> [Assigned task] Take the lines below beginning at the line that has "- planned liver" and stopping after the line that has "Whole-slide histology image, Hematoxylin", and print them exactly as they are, with no other lines.

(Data entries)
# # # # # # #
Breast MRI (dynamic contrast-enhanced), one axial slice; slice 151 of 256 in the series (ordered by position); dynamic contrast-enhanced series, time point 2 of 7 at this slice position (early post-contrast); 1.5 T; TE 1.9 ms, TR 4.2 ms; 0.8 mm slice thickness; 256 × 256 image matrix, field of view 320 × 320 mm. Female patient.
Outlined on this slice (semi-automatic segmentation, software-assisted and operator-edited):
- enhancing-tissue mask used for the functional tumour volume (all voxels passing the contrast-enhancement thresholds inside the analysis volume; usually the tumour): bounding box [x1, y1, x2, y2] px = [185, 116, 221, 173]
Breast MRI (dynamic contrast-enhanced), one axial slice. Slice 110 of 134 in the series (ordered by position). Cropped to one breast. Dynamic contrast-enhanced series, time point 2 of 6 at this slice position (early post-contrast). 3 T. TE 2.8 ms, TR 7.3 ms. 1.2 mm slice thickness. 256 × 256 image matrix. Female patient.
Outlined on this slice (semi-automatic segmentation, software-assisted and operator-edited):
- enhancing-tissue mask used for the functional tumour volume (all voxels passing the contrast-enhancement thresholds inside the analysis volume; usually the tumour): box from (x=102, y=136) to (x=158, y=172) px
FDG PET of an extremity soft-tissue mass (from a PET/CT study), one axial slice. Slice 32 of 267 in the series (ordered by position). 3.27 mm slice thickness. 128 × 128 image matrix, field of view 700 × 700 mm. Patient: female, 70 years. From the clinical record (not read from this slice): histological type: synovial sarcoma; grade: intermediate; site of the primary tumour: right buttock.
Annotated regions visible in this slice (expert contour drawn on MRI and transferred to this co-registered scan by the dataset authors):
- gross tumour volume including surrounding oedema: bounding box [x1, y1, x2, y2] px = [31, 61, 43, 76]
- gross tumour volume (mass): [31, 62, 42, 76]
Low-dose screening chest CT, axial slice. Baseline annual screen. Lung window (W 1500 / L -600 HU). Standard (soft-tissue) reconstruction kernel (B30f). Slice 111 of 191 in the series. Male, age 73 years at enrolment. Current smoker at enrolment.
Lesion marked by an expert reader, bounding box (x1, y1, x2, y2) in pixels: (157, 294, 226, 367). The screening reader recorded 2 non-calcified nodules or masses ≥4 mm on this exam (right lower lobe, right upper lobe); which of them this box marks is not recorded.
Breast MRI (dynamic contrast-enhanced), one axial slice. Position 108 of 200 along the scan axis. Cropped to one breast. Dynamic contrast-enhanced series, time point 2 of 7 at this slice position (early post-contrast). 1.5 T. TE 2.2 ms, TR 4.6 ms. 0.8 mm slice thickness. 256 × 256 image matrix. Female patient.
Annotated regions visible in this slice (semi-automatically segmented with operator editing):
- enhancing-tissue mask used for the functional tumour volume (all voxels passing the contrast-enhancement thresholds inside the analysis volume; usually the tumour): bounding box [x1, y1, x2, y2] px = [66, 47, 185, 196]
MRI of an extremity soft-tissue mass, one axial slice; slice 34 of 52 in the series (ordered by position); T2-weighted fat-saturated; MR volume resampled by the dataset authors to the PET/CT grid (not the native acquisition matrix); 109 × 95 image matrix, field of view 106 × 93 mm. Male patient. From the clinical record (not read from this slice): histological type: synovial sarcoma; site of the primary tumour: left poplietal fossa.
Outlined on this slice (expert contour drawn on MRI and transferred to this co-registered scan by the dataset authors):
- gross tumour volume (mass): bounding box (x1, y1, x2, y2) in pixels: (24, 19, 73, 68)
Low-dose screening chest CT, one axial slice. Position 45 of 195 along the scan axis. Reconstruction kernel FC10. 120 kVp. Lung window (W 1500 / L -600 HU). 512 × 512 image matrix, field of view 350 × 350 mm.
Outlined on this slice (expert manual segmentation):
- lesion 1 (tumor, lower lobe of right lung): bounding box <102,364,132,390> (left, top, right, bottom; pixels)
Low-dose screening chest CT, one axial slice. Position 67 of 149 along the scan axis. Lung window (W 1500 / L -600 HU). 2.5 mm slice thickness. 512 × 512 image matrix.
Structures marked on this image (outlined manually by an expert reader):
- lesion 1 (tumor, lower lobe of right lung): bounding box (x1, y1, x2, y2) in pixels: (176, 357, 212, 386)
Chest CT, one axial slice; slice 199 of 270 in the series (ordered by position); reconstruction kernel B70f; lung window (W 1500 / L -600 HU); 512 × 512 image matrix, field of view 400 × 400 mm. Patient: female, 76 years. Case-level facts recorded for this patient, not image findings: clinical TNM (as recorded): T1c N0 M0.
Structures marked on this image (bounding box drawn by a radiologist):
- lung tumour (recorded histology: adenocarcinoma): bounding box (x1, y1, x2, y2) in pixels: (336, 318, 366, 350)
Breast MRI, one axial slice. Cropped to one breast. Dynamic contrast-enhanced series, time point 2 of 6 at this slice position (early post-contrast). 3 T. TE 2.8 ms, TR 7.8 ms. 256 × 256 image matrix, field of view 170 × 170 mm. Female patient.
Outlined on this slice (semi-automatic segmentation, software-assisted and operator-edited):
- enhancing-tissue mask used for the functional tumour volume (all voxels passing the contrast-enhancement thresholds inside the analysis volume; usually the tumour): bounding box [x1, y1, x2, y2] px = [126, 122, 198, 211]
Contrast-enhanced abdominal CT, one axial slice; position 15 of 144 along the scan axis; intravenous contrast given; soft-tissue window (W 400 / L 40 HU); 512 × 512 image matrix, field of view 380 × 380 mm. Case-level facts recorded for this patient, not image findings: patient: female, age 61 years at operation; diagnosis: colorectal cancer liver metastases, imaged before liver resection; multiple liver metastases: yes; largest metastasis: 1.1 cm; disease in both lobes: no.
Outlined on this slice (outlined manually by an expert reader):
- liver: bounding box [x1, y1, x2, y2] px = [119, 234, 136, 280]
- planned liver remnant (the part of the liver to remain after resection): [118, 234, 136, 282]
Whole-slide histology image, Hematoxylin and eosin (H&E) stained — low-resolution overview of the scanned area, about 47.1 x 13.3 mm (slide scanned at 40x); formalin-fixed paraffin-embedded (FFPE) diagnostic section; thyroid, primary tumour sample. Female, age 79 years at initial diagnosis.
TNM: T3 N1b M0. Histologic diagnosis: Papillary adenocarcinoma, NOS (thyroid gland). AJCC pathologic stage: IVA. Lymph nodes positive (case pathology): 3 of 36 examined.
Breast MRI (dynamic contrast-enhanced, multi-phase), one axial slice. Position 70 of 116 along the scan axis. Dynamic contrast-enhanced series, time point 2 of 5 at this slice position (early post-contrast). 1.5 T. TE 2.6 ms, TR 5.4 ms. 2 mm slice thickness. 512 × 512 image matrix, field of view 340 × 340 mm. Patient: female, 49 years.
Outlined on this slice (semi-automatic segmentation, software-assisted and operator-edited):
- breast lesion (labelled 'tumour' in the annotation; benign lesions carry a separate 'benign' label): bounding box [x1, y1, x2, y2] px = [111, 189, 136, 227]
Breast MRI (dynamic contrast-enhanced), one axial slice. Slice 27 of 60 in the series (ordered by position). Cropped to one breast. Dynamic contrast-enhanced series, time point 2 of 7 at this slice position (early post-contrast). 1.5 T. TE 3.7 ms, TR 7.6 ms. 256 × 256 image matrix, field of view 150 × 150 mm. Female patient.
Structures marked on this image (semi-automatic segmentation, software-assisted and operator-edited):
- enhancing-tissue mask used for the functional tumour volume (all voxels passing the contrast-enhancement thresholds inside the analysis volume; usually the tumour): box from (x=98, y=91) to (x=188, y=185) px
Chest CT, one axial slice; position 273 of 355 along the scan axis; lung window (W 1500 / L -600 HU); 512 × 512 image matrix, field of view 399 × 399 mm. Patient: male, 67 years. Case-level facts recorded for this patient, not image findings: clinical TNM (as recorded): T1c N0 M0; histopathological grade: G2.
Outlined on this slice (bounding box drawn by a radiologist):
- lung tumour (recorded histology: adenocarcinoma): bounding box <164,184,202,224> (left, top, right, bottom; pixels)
# # # # # # #
> [Expected answer]
- planned liver remnant (the part of the liver to remain after resection): [118, 234, 136, 282]
Whole-slide histology image, Hematoxylin and eosin (H&E) stained — low-resolution overview of the scanned area, about 47.1 x 13.3 mm (slide scanned at 40x); formalin-fixed paraffin-embedded (FFPE) diagnostic section; thyroid, primary tumour sample. Female, age 79 years at initial diagnosis.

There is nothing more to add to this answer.